• Task goal: Look through the entries that follow and count the lines with the word "linejoin". The reply is that number alone.

_ _ _

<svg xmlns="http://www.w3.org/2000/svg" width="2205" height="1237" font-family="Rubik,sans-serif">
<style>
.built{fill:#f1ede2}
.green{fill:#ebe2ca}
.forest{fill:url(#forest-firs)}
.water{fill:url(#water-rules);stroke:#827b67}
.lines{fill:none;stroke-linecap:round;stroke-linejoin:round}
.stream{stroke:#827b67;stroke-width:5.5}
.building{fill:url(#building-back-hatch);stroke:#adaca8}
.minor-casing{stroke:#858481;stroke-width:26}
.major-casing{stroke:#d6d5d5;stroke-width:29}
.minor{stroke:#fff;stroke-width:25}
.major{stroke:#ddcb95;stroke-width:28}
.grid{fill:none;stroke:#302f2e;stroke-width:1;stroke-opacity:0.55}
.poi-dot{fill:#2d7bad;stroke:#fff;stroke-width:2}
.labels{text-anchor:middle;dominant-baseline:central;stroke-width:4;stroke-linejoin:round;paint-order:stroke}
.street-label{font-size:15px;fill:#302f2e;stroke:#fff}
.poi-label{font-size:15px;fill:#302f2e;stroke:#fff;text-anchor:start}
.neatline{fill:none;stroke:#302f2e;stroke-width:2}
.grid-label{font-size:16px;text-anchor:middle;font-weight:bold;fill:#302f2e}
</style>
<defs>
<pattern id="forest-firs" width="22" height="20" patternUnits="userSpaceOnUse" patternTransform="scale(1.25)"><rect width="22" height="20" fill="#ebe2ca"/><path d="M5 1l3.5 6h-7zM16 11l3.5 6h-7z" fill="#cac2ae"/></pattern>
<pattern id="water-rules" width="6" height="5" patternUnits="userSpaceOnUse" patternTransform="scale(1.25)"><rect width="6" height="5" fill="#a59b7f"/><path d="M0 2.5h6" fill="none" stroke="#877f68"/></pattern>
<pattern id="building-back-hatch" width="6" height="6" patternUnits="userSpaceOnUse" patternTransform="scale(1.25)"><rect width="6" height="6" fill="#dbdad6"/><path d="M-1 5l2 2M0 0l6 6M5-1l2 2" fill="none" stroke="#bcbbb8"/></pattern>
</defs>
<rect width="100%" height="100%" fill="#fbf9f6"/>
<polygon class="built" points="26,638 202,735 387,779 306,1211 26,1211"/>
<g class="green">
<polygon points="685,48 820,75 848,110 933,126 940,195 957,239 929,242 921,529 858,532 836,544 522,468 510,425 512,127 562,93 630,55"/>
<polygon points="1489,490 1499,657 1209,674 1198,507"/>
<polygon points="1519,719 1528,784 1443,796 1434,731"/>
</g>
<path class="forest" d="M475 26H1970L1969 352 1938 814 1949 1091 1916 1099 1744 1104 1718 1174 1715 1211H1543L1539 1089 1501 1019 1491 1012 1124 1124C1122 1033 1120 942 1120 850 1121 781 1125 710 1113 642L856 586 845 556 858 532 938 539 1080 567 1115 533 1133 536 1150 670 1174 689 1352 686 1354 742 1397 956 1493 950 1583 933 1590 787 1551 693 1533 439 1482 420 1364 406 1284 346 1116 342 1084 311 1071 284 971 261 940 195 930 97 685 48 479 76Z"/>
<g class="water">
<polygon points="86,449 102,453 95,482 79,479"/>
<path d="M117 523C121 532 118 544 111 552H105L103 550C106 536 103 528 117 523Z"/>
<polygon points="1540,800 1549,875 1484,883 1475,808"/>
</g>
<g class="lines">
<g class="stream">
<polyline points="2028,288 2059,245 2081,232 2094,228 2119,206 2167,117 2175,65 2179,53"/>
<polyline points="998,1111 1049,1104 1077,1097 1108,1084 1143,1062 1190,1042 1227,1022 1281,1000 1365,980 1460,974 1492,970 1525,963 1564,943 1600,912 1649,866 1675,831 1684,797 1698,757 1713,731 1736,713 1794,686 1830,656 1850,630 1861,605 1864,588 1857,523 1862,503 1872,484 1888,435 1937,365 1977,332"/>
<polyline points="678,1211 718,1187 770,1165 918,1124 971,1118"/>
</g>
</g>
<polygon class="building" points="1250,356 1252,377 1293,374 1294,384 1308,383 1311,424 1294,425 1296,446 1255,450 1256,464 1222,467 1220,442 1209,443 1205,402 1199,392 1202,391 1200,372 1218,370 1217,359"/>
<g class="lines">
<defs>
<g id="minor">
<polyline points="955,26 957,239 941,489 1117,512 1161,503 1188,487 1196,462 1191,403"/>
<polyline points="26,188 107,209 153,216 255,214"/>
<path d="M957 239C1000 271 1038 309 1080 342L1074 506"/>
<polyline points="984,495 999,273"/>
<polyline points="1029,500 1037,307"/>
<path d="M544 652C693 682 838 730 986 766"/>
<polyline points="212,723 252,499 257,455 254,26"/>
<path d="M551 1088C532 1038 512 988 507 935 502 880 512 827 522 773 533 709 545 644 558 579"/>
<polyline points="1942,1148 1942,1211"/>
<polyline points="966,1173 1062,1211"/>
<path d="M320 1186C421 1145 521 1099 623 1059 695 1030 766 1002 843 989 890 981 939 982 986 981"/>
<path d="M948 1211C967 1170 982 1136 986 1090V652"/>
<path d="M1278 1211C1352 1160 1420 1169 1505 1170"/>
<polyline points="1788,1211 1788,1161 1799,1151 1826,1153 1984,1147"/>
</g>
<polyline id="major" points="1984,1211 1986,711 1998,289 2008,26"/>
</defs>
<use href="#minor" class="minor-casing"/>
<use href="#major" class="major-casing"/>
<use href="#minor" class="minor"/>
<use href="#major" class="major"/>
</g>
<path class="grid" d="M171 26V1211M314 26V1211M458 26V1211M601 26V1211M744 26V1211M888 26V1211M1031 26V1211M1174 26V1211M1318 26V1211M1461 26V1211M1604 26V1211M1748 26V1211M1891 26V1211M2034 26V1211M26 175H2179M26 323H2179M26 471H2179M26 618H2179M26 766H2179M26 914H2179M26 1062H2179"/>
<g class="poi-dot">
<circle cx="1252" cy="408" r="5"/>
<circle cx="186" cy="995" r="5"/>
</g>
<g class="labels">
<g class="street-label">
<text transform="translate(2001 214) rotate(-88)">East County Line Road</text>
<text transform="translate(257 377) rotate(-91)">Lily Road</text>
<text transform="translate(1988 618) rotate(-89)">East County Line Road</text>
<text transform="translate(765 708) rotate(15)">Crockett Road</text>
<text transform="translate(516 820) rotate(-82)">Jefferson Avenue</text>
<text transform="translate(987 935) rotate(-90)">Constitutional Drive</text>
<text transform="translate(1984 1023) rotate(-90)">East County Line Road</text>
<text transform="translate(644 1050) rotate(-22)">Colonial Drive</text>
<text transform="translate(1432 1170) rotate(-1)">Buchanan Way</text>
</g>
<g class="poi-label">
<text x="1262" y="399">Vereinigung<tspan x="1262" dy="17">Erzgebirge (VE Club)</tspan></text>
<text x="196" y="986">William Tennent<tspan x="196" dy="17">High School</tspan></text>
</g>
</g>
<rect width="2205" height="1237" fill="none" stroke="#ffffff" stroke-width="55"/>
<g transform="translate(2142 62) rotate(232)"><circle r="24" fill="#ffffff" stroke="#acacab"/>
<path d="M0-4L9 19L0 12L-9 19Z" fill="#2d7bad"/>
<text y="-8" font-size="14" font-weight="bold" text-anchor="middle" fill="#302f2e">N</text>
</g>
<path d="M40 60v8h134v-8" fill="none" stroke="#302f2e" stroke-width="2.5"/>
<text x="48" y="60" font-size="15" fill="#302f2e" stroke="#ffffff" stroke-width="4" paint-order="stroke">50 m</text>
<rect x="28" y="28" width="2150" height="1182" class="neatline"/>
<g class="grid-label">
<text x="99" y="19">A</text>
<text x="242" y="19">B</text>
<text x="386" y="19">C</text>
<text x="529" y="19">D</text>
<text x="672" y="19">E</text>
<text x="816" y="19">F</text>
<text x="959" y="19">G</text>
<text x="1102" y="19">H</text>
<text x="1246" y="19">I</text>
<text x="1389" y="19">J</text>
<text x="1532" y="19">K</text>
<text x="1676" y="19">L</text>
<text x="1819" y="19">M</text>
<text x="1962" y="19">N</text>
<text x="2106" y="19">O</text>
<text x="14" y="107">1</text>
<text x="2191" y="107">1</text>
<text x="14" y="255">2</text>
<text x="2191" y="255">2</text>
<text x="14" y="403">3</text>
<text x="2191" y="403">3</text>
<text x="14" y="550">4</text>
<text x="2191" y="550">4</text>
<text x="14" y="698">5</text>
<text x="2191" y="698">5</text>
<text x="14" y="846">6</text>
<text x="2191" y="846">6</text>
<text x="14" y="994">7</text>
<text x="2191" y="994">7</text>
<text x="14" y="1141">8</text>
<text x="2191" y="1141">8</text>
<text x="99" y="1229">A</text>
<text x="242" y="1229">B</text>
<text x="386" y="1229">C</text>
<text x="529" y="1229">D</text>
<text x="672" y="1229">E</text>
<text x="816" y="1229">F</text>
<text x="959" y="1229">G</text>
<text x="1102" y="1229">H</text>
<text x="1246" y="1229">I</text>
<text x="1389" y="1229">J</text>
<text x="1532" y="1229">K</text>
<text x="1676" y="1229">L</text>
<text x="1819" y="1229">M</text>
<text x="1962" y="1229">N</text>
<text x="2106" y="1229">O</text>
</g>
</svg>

_ _ _

• Written answer: 2